In Tanzania, an NGO can apply to be recognized as charitable organizations once it is a resident entity of public character, established for relief of poverty or distress of the public, advancement of education, or provision of general public health, education, water or road construction or maintenance. An entity of public character is to have its membership open to the general public or an identifiable group of persons, to operate without the motive of making profit and not to distribute profits generated from its charitable businesses. Surprisingly, obtaining the charitable status does not exempt an NGO from income tax. Rather, the NGO will be granted an additional tax deduction of 25% of its income. Therefore, if an NGO uses at least 75% of its income in their charity activities, then no income tax will be payable. Notwithstanding, the NGO will have the obligation to file returns, as well as pay payroll taxes, WHT, stamp duty and other taxes.

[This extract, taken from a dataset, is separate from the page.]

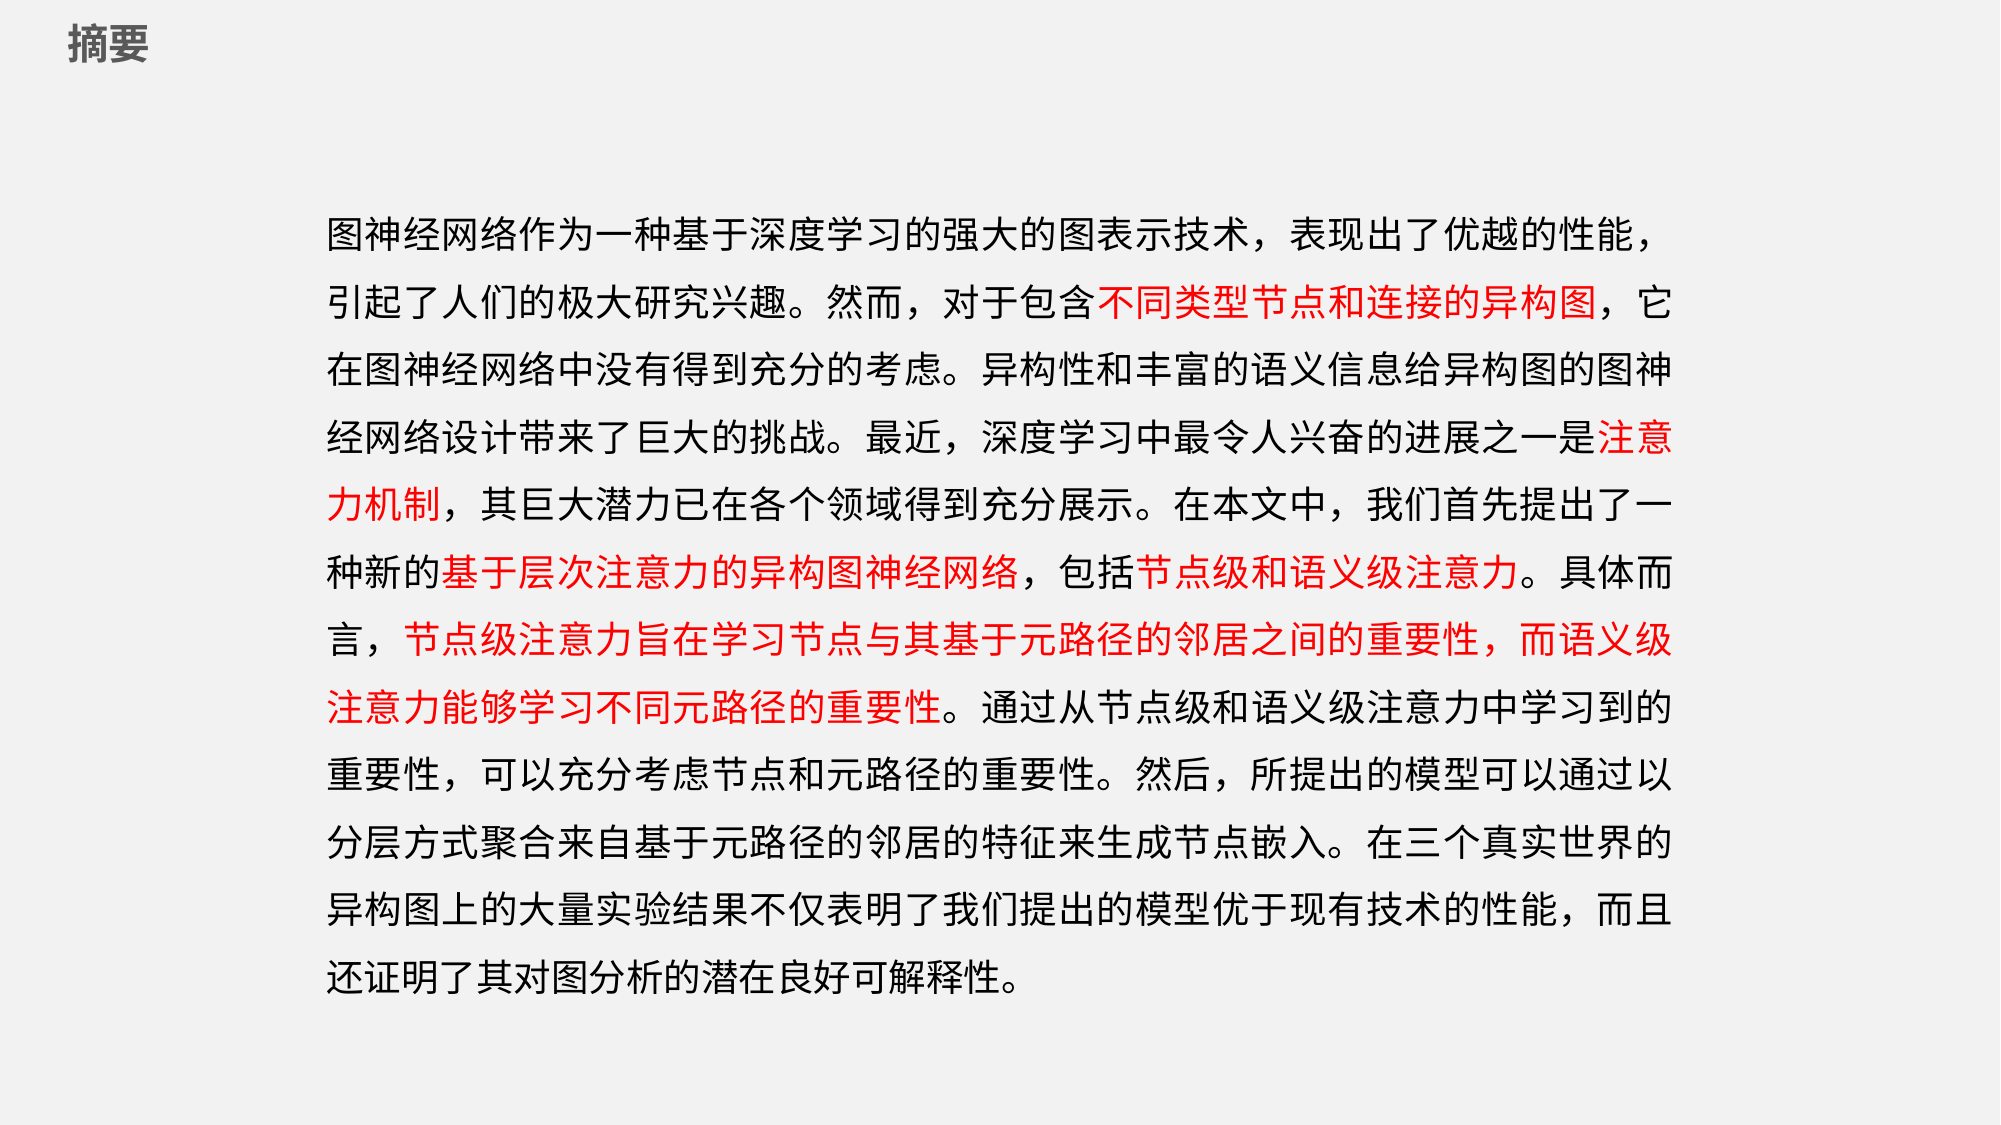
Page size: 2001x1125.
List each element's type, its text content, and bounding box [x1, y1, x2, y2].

text_box 摘要 [67, 9, 164, 76]
text_box 图神经网络作为一种基于深度学习的强大的图表示技术，表现出了优越的性能，引起了人们的极大研究兴趣。然而，对于包含不同类型节点和连接的异构图，它在图神经网络中没有得到充分的考虑。异构性和丰富的语义信息给异构图的图神经网络设计带来了巨大的挑战。最近，深度学习中最令人兴奋的进展之一是注意力机制，其巨大潜力已在各个领域得到充分展示。在本文中，我们首先提出了一种新的基于层次注意力的异构图神经网络，包括节点级和语义级注意力。具体而言，节点级注意力旨在学习节点与其基于元路径的邻居之间的重要性，而语义级注意力能够学习不同元路径的重要性。通过从节点级和语义级注意力中学习到的重要性，可以充分考虑节点和元路径的重要性。然后，所提出的模型可以通过以分层方式聚合来自基于元路径的邻居的特征来生成节点嵌入。在三个真实世界的异构图上的大量实验结果不仅表明了我们提出的模型优于现有技术的性能，而且还证明了其对图分析的潜在良好可解释性。 [311, 181, 1689, 1007]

England and Wales arguably have the most detailed and positive system of taxing NGOs commonly referred to as not-for-profit organizations (NFPOs). The law provides for five primary forms of NFPOs namely; Companies limited by guarantee (including Community Interest Companies "CICs"), Unincorporated Associations, Trusts, Registered societies and Charitable incorporated organizations. An NFPO that takes any of the above forms qualifies as a charitable organization except CIC. Charitable organizations are exempt from income tax, corporate tax and CGT. This is subject to the condition that the charity's income is applied for charitable purposes. Tax reliefs are lost (and can be lost retroactively) if a charity makes non-qualifying expenditure, that is, expenditure otherwise than in pursuit of its charitable purposes.
In addition to the above, charities are eligible for a mandatory 80% reduction in business rates (a local tax, payable by commercial businesses to the respective local authority) on premises used for charitable purposes and a further reduction of up to 20% at the discretion of the relevant local authority. In some circumstances an exemption from stamp duty land tax (otherwise payable on the purchase of land or property) is available. Gifts to charities on death are also exempt from inheritance tax and where a testator leaves 10% or more of his estate to charity, a reduced tax rate of 36% as against 40% is applied to the estate. Individuals are allowed to make tax-free donations to these charities.
While charities are generally subject to VAT, certain transactions are exempt from VAT, including most grants, VAT on goods for the disabled and charity for fundraising events.
Conclusion
Overall, further legislation may be required to clarify what the activities of a public character entail. In the interim however, it is important for NGOs to coordinate their business and tax processes in a manner that will not unduly expose them to future tax liabilities.
Nigerian legislators might also consider borrowing a leaf from the well detailed and highly favorable laws governing NFPOs in England and Wales. Afterall, NGOs generally support the disadvantaged and vulnerable in the society and should thus, be given as much support and incentive as possible.
The content of this article is intended to provide a general guide to the subject matter. Specialist advice should be sought about your specific circumstances.